In 1887 Vonnoh returned to France for an extended stay that marked a turning point in his young career. Undertaking more daring experiments in pure color and broken brush strokes, as in the paintings of poppy fields that declared him “a devoted disciple of the new movement in painting.”
In Poppies the horizon is pressed close to the top edge of the image or eliminated altogether for an abstract effect heightened by the application of unmixed pigment seemingly directly from the tube. This work has been cited as evidence of Vonnoh’s awareness not only of Monet’s brilliant poppy field paintings but also of post-impressionism.

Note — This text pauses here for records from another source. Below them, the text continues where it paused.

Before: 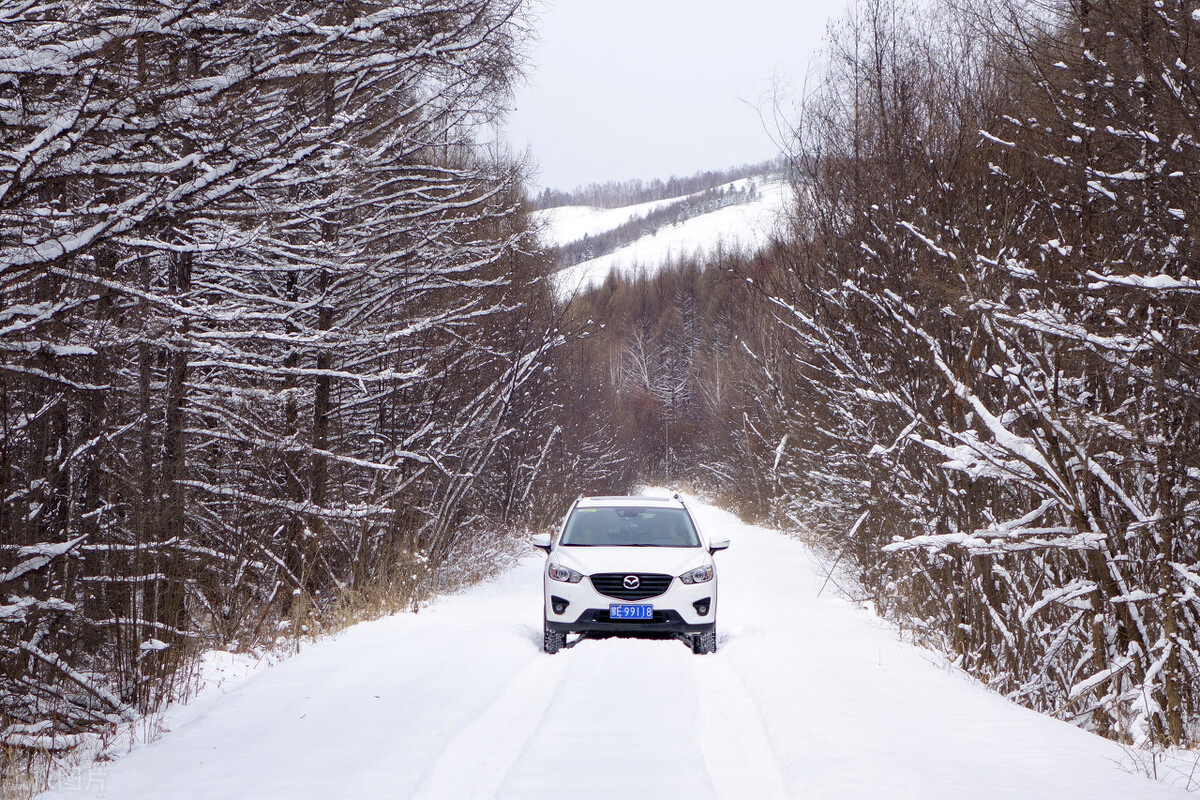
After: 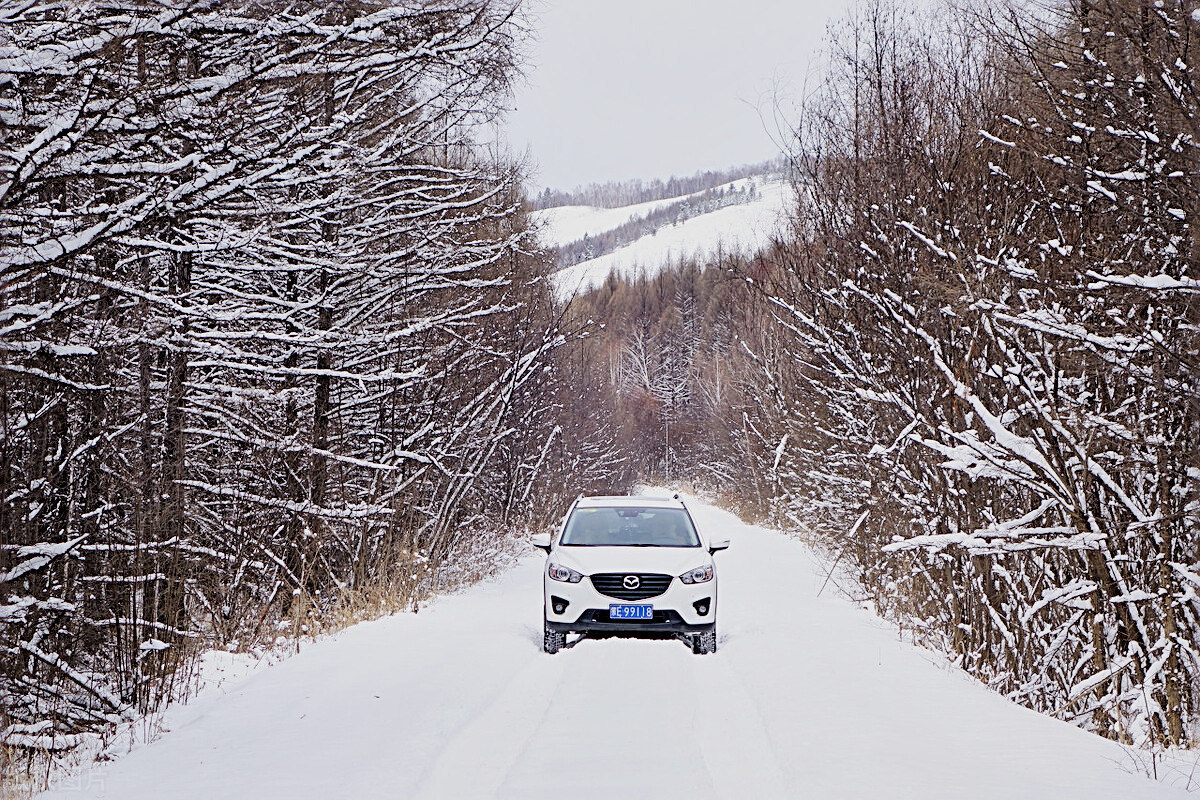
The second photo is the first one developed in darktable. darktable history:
exposure: exposure 0.6 EV, compensate highlight preservation false
local contrast: mode bilateral grid, contrast 20, coarseness 49, detail 132%, midtone range 0.2
sharpen: radius 3.022, amount 0.773
filmic rgb: black relative exposure -7.09 EV, white relative exposure 5.34 EV, hardness 3.02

As an influential teacher at the Pennsylvania Academy of the Fine Arts in the 1890s he helped to nurture not only a taste for impressionism but individual self-expression, a value that proved fundamental in the advances of the next generation. Yet Vonnoh remains little known beyond scholarly circles, and that almost entirely for his radical impressionist work of the late 1880s and early 1890s.
Throughout his long career his production was notably bifurcated not only between landscape and figure and portrait painting but within each of those genres between a manner informed by impressionist color and light and a more academic, tonal approach.
When Vonnoh died in Nice, France, at the age of seventy-five, he was hailed as a versatile artist, although one best known for portraits “built up…solidly with regard to academic tradition.”